# Using other folders with Personal Web Sharing



## MtnBiker (Feb 5, 2003)

I've got Personal Web Sharing going on my computer, but my main hard drive is too full and I'd like to put the site on another Hard Drive. 

Is this possible? I'm sure it is; I can't be the only one with this problem.

How do I do it? I could have the whole site on the other drive or just some folders, either works for me.

I am using the Library/WebServer/Documents for the site, not the ~user location.

I have trouble viewing the site since I'm working through a router that doesn't allow me to view the site using

http://KeepTheRubberSideDown.com

You may have to look at index.php if I haven't solved that problem yet.


----------



## phatcactus (Feb 6, 2003)

I don't know what I'm talking about at all.  Backup before you try this...

I would try "sudo pico /etc/httpd/httpd.conf", then search (Control-W) for "/Library/WebServer/Documents" and replace the first two matches with "/Volumes/Web\ HD/Folders/", which would be the path to wherever your site is kept.

To make index.php show up automatically, search for "index.html" and add "index.php" before or after it.  Separate them with a space.

Save the changes with Control-O, and quit pico with Control-X.

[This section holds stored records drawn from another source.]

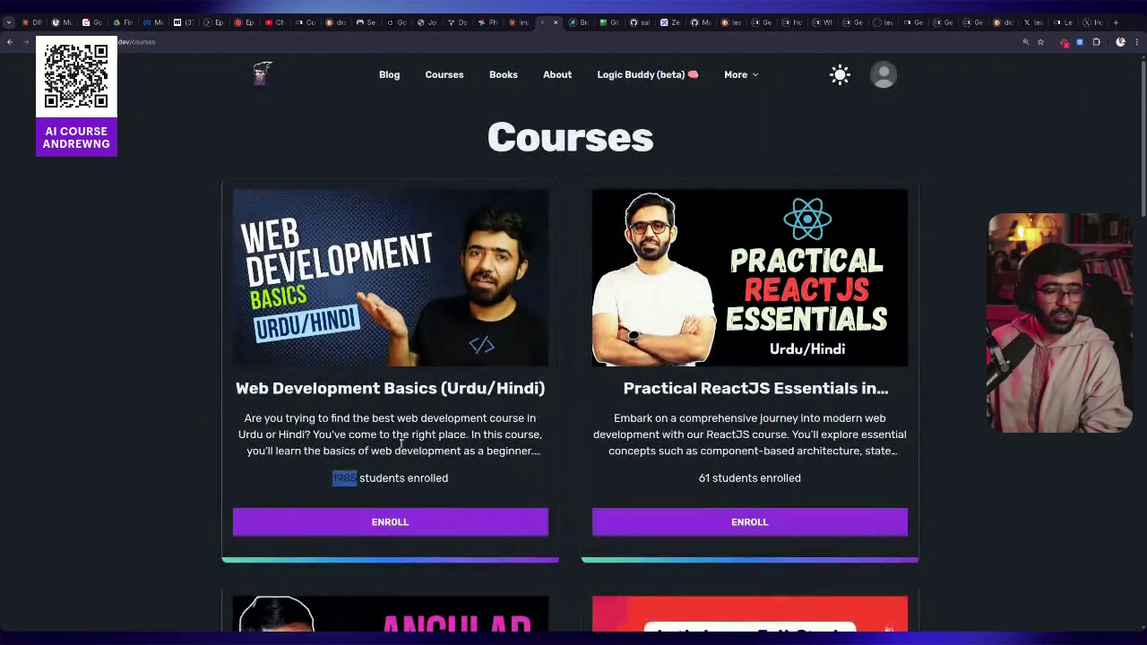
click(431, 414)
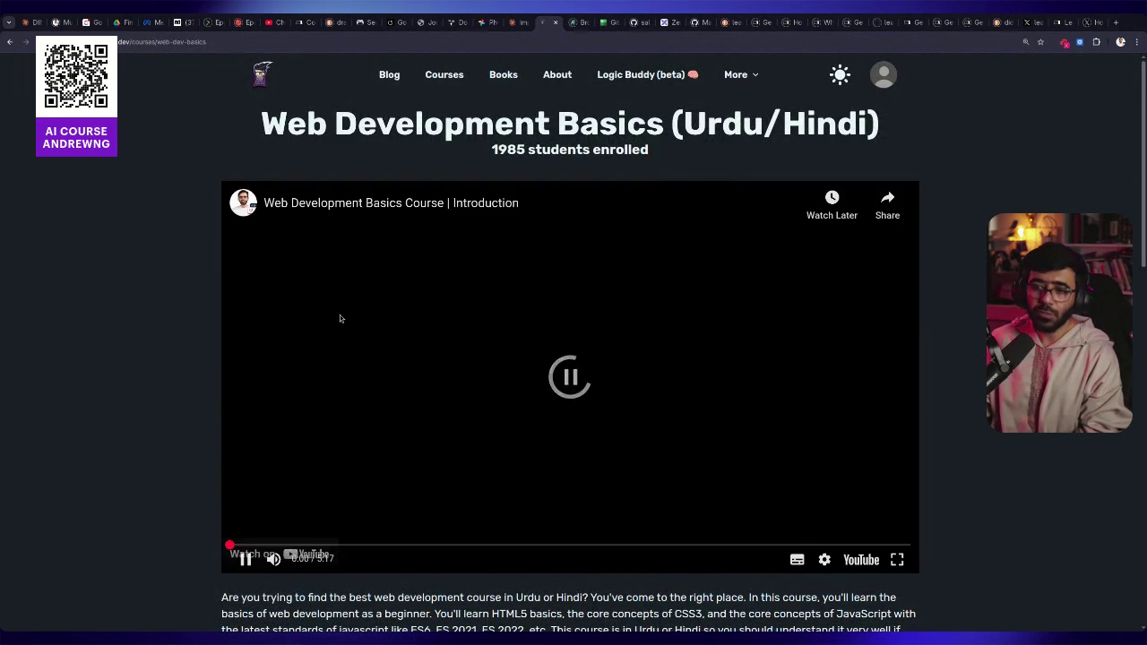
click(9, 41)
scroll(775, 248, down, 1)
click(792, 240)
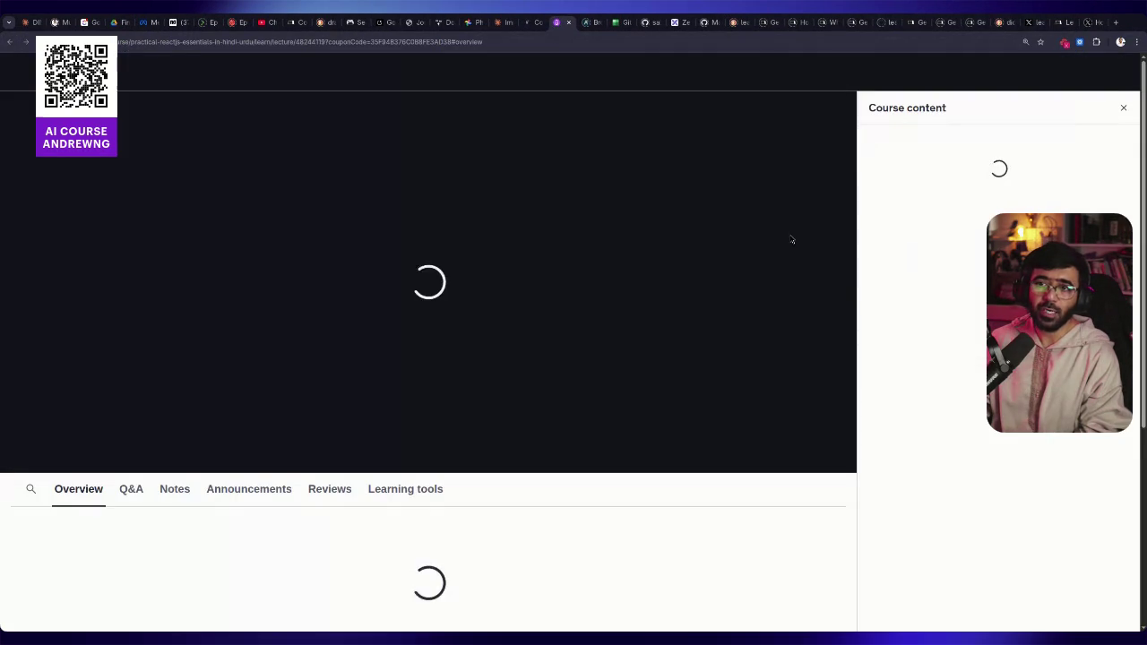
Highlight the Udemy course stats, such as 314 students, then return to the Courses list
scroll(375, 343, down, 2)
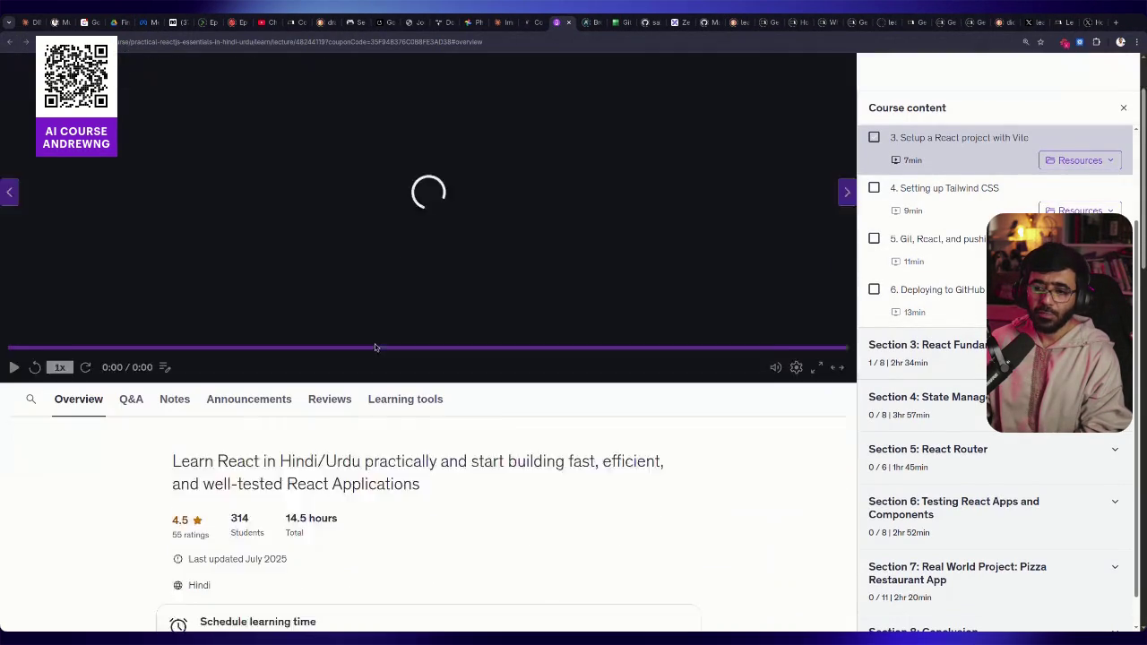
double_click(240, 456)
double_click(236, 470)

To restart Apache, try "sudo apachectl graceful".

Again, I really don't know what I'm doing, so maybe you should wait until someone can correct me or back me up.

- Brian


----------



## MtnBiker (Feb 6, 2003)

Thanks for the response. I got the index.php part. Funny, I thought I had done that already, but it wasn't there. I must have wiped it out trying Apache2 which I removed after realizing I was getting ahead of things. I don't even know if I need it yet.
The changing location didn't work, but maybe I didn't get it right. Here's what I put:
DocumentRoot "/Volumes/Web\Hard Drive Name/WebSite"
wher the Hard Drive Name iis a partition on the same drive as the main Mac OS X boot drive.


----------



## slur (Feb 9, 2003)

You need to change the DocumentRoot and also the <Directory> block that refers to the DocumentRoot folder.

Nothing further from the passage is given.